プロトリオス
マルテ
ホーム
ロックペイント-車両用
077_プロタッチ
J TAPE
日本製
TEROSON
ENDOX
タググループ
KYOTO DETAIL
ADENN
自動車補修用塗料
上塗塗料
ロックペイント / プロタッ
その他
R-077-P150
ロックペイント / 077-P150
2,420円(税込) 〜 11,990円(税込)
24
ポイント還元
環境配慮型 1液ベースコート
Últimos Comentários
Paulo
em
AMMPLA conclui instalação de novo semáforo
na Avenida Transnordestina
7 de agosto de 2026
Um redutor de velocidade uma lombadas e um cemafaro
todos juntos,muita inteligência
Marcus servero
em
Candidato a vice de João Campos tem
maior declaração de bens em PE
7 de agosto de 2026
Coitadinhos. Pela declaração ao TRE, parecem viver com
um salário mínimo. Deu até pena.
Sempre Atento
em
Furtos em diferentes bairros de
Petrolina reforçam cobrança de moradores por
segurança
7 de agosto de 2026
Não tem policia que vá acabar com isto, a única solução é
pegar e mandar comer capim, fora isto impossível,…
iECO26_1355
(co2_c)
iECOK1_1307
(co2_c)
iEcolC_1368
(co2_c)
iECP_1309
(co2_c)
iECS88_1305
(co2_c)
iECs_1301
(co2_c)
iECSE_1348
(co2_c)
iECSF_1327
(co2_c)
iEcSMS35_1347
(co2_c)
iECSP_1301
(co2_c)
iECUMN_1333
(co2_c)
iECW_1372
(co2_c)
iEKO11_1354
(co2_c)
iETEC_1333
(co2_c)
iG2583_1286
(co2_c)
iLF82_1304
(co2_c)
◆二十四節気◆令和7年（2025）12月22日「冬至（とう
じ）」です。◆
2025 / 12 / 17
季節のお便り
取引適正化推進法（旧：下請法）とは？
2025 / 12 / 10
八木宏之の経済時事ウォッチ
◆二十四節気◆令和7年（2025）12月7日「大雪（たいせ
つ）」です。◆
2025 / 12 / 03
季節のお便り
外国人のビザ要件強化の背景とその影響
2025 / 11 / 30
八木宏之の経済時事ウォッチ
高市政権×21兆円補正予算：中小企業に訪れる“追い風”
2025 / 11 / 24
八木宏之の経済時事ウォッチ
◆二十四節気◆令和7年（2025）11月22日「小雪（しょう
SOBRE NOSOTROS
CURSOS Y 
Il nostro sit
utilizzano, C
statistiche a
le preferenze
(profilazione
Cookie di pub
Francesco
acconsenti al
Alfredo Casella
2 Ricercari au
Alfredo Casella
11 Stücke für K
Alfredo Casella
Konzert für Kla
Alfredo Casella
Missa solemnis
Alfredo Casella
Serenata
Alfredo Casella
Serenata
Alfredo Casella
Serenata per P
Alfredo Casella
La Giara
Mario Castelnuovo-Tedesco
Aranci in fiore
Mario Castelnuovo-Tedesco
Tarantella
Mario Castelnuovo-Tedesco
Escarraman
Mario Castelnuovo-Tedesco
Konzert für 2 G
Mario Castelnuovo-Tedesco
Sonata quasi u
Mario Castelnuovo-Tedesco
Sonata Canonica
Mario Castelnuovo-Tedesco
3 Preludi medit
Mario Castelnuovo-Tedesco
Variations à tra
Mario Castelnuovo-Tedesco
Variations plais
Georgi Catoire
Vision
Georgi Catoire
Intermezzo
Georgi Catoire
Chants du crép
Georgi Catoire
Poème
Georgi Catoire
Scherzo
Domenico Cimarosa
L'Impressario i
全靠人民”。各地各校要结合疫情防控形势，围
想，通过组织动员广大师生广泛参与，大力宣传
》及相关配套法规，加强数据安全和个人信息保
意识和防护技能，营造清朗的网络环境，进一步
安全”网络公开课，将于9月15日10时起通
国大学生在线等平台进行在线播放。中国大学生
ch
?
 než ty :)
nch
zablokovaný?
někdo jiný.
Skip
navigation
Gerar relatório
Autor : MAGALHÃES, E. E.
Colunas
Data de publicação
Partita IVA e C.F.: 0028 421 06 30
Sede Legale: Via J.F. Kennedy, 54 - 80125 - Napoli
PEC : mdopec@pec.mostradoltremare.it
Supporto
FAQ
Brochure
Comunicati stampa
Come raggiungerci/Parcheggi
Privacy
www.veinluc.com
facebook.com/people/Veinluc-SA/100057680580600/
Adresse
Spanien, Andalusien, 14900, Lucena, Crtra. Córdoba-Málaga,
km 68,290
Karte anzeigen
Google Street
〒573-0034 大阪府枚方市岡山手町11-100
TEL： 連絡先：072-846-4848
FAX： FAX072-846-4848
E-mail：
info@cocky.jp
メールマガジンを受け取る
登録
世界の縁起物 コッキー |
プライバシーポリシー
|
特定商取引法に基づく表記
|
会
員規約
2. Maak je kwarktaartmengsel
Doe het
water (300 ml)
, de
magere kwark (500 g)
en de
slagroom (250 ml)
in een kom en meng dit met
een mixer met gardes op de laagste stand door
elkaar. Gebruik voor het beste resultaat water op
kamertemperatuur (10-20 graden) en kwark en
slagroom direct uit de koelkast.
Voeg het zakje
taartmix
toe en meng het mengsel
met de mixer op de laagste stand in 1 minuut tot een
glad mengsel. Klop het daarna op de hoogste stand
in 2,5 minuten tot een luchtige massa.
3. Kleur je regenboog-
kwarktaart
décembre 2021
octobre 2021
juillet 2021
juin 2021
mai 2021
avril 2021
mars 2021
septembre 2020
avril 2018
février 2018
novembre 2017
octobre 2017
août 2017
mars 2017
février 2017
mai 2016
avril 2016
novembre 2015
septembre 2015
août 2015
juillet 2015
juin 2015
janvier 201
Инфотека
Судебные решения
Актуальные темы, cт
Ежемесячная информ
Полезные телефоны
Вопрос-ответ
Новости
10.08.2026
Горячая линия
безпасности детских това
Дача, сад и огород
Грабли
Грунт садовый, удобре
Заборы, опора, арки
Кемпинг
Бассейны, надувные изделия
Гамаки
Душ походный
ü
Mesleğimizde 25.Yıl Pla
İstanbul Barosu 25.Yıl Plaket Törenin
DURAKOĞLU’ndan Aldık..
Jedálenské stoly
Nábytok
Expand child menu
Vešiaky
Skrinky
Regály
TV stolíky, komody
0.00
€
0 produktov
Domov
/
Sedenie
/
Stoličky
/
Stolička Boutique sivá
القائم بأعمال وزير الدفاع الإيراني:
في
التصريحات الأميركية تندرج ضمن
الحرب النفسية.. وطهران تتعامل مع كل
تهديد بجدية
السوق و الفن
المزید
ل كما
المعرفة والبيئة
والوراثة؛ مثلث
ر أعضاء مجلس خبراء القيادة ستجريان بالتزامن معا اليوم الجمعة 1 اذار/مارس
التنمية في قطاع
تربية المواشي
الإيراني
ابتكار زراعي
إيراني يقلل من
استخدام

________

# Exercise description
Copy each entry above exactly, leaving nothing out.

# Output
プロトリオス
マルテ
ホーム
ロックペイント-車両用
077_プロタッチ
J TAPE
日本製
TEROSON
ENDOX
タググループ
KYOTO DETAIL
ADENN
自動車補修用塗料
上塗塗料
ロックペイント / プロタッ
その他
R-077-P150
ロックペイント / 077-P150
2,420円(税込) 〜 11,990円(税込)
24
ポイント還元
環境配慮型 1液ベースコート
Últimos Comentários
Paulo
em
AMMPLA conclui instalação de novo semáforo
na Avenida Transnordestina
7 de agosto de 2026
Um redutor de velocidade uma lombadas e um cemafaro
todos juntos,muita inteligência
Marcus servero
em
Candidato a vice de João Campos tem
maior declaração de bens em PE
7 de agosto de 2026
Coitadinhos. Pela declaração ao TRE, parecem viver com
um salário mínimo. Deu até pena.
Sempre Atento
em
Furtos em diferentes bairros de
Petrolina reforçam cobrança de moradores por
segurança
7 de agosto de 2026
Não tem policia que vá acabar com isto, a única solução é
pegar e mandar comer capim, fora isto impossível,…
iECO26_1355
(co2_c)
iECOK1_1307
(co2_c)
iEcolC_1368
(co2_c)
iECP_1309
(co2_c)
iECS88_1305
(co2_c)
iECs_1301
(co2_c)
iECSE_1348
(co2_c)
iECSF_1327
(co2_c)
iEcSMS35_1347
(co2_c)
iECSP_1301
(co2_c)
iECUMN_1333
(co2_c)
iECW_1372
(co2_c)
iEKO11_1354
(co2_c)
iETEC_1333
(co2_c)
iG2583_1286
(co2_c)
iLF82_1304
(co2_c)
◆二十四節気◆令和7年（2025）12月22日「冬至（とう
じ）」です。◆
2025 / 12 / 17
季節のお便り
取引適正化推進法（旧：下請法）とは？
2025 / 12 / 10
八木宏之の経済時事ウォッチ
◆二十四節気◆令和7年（2025）12月7日「大雪（たいせ
つ）」です。◆
2025 / 12 / 03
季節のお便り
外国人のビザ要件強化の背景とその影響
2025 / 11 / 30
八木宏之の経済時事ウォッチ
高市政権×21兆円補正予算：中小企業に訪れる“追い風”
2025 / 11 / 24
八木宏之の経済時事ウォッチ
◆二十四節気◆令和7年（2025）11月22日「小雪（しょう
SOBRE NOSOTROS
CURSOS Y 
Il nostro sit
utilizzano, C
statistiche a
le preferenze
(profilazione
Cookie di pub
Francesco
acconsenti al
Alfredo Casella
2 Ricercari au
Alfredo Casella
11 Stücke für K
Alfredo Casella
Konzert für Kla
Alfredo Casella
Missa solemnis
Alfredo Casella
Serenata
Alfredo Casella
Serenata
Alfredo Casella
Serenata per P
Alfredo Casella
La Giara
Mario Castelnuovo-Tedesco
Aranci in fiore
Mario Castelnuovo-Tedesco
Tarantella
Mario Castelnuovo-Tedesco
Escarraman
Mario Castelnuovo-Tedesco
Konzert für 2 G
Mario Castelnuovo-Tedesco
Sonata quasi u
Mario Castelnuovo-Tedesco
Sonata Canonica
Mario Castelnuovo-Tedesco
3 Preludi medit
Mario Castelnuovo-Tedesco
Variations à tra
Mario Castelnuovo-Tedesco
Variations plais
Georgi Catoire
Vision
Georgi Catoire
Intermezzo
Georgi Catoire
Chants du crép
Georgi Catoire
Poème
Georgi Catoire
Scherzo
Domenico Cimarosa
L'Impressario i
全靠人民”。各地各校要结合疫情防控形势，围
想，通过组织动员广大师生广泛参与，大力宣传
》及相关配套法规，加强数据安全和个人信息保
意识和防护技能，营造清朗的网络环境，进一步
安全”网络公开课，将于9月15日10时起通
国大学生在线等平台进行在线播放。中国大学生
ch
?
 než ty :)
nch
zablokovaný?
někdo jiný.
Skip
navigation
Gerar relatório
Autor : MAGALHÃES, E. E.
Colunas
Data de publicação
Partita IVA e C.F.: 0028 421 06 30
Sede Legale: Via J.F. Kennedy, 54 - 80125 - Napoli
PEC : mdopec@pec.mostradoltremare.it
Supporto
FAQ
Brochure
Comunicati stampa
Come raggiungerci/Parcheggi
Privacy
www.veinluc.com
facebook.com/people/Veinluc-SA/100057680580600/
Adresse
Spanien, Andalusien, 14900, Lucena, Crtra. Córdoba-Málaga,
km 68,290
Karte anzeigen
Google Street
〒573-0034 大阪府枚方市岡山手町11-100
TEL： 連絡先：072-846-4848
FAX： FAX072-846-4848
E-mail：
info@cocky.jp
メールマガジンを受け取る
登録
世界の縁起物 コッキー |
プライバシーポリシー
|
特定商取引法に基づく表記
|
会
員規約
2. Maak je kwarktaartmengsel
Doe het
water (300 ml)
, de
magere kwark (500 g)
en de
slagroom (250 ml)
in een kom en meng dit met
een mixer met gardes op de laagste stand door
elkaar. Gebruik voor het beste resultaat water op
kamertemperatuur (10-20 graden) en kwark en
slagroom direct uit de koelkast.
Voeg het zakje
taartmix
toe en meng het mengsel
met de mixer op de laagste stand in 1 minuut tot een
glad mengsel. Klop het daarna op de hoogste stand
in 2,5 minuten tot een luchtige massa.
3. Kleur je regenboog-
kwarktaart
décembre 2021
octobre 2021
juillet 2021
juin 2021
mai 2021
avril 2021
mars 2021
septembre 2020
avril 2018
février 2018
novembre 2017
octobre 2017
août 2017
mars 2017
février 2017
mai 2016
avril 2016
novembre 2015
septembre 2015
août 2015
juillet 2015
juin 2015
janvier 201
Инфотека
Судебные решения
Актуальные темы, cт
Ежемесячная информ
Полезные телефоны
Вопрос-ответ
Новости
10.08.2026
Горячая линия
безпасности детских това
Дача, сад и огород
Грабли
Грунт садовый, удобре
Заборы, опора, арки
Кемпинг
Бассейны, надувные изделия
Гамаки
Душ походный
ü
Mesleğimizde 25.Yıl Pla
İstanbul Barosu 25.Yıl Plaket Törenin
DURAKOĞLU’ndan Aldık..
Jedálenské stoly
Nábytok
Expand child menu
Vešiaky
Skrinky
Regály
TV stolíky, komody
0.00
€
0 produktov
Domov
/
Sedenie
/
Stoličky
/
Stolička Boutique sivá
القائم بأعمال وزير الدفاع الإيراني:
في
التصريحات الأميركية تندرج ضمن
الحرب النفسية.. وطهران تتعامل مع كل
تهديد بجدية
السوق و الفن
المزید
ل كما
المعرفة والبيئة
والوراثة؛ مثلث
ر أعضاء مجلس خبراء القيادة ستجريان بالتزامن معا اليوم الجمعة 1 اذار/مارس
التنمية في قطاع
تربية المواشي
الإيراني
ابتكار زراعي
إيراني يقلل من
استخدام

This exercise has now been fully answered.